Task instructions>
Below are records; work out how many of their lines contain the word "assign" and reply with the number only.

Data>
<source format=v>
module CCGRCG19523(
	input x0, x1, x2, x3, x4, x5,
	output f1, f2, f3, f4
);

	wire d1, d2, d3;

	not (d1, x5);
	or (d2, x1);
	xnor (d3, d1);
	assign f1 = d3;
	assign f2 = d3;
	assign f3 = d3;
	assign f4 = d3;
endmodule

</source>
==
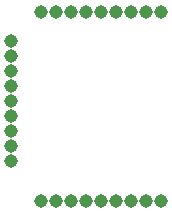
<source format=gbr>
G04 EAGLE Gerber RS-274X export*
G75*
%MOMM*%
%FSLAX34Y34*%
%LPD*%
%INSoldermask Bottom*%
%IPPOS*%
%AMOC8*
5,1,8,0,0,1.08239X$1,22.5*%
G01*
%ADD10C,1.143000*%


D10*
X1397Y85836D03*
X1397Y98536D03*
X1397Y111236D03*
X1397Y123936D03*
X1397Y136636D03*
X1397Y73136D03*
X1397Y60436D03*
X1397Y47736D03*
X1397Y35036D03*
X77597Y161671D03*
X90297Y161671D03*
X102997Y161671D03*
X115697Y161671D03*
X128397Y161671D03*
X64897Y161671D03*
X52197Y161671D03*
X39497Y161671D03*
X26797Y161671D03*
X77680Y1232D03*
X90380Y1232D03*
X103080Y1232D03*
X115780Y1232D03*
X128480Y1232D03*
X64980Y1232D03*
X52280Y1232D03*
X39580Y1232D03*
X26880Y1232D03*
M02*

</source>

Answer to the exercise>
4